Learning data Distrust Your Data

Jacob Harris on Six Ways to Make Mistakes with Data

With the launching of 538, Vox and the New York Times’ Upshot, it seems like the age of data journalism is finally here, greeted with both acclaim and concern by media critics. But data journalism is not a new thing. These new sites are just the latest iteration of news applications, which were an iteration of computer-assisted reporting, which was an iteration of precision journalism, all of which are just names for specific techniques and approaches used in the service of reporting the truth and finding the story. In other words, it’s journalism that starts from interrogating the data—and applies the same skepticism and rigor that we apply to the testimony of an expert contacted by traditional phone-assisted reporting.

All of which is to say that data journalism inherits a long tradition of journalists working with data, and that comes with the heavy responsibility to get it right. Specifically, to paraphase something I heard at a NICAR conference once: fear and paranoia are the best friends a data journalist can have. I think about this often when I work with data, because I am terrified about making a dumb mistake. The public has only a limited tolerance for fast-and-loose data journalism and we can’t keep fucking it up.

Critique is always annoying when it’s expressed in indefinite terms. So, I’m going to do something I don’t normally like to do and pick a recent example of a data journalism story gone wrong. This is not to scold those who reported it—indeed, I’m well aware of how easy it is for me to make similar mistakes—but because a specific example provides an explicit illustration of how reporting on data can go wrong and what we can learn from it. And so, let’s begin by talking about porn.

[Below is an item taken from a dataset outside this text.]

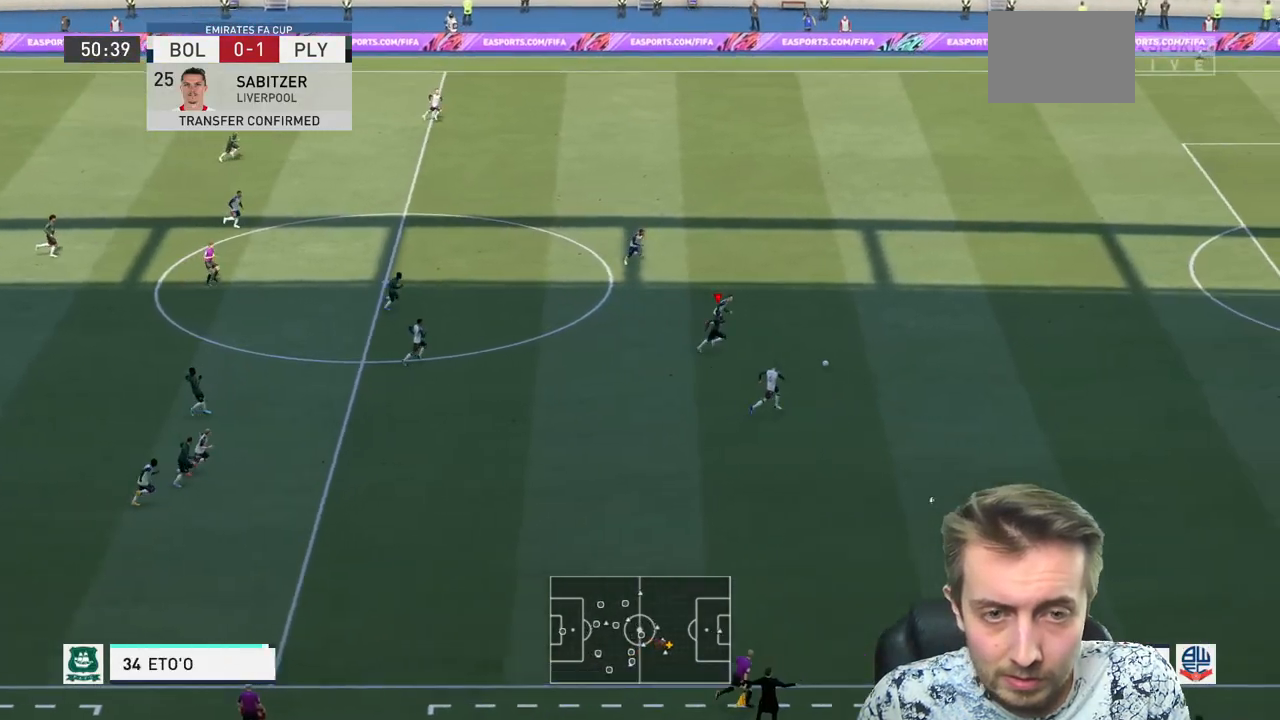
{"buttons": [], "left_stick": "right", "right_stick": "center", "events": [[467, "R2", "up"]]}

Specifically, a story about online pornography consumption in “red” vs. “blue” states that exploded onto social media a few weeks back. I first noticed it because of a story on Vox that reaggregated an Andrew Sullivan post which in turn reposted a chart made by Christopher Ingraham of the data provided by Pornhub for their study. That chain of links reflects how news spreads online these days, and yet none of those professional eyes caught some glaring flaws in the data.

Before I continue, here’s a brief summary of the findings presented by Pornhub’s data scientists. Pornhub (which is apparently the third most-popular pornography site on the Internet) was approached by Buzzfeed (which is probably the most-popular animated GIF distributor on the Internet) to analyze its traffic and determine whether “blue” states that voted for Obama in the last election consumed more pornography than “red” states that voted for Romney. And so, that’s what the statisticians at Pornhub did, pulling IP addresses from their website’s traffic logs, geocoding their likely locations and deriving a figure of total traffic for each state. They then divided the total hits from each state by that state’s population to derive a hits-per-capita number for each state. As a result, they were able to report that per-capita averages for each state and that blue states averaged slightly more hits per capita than red states.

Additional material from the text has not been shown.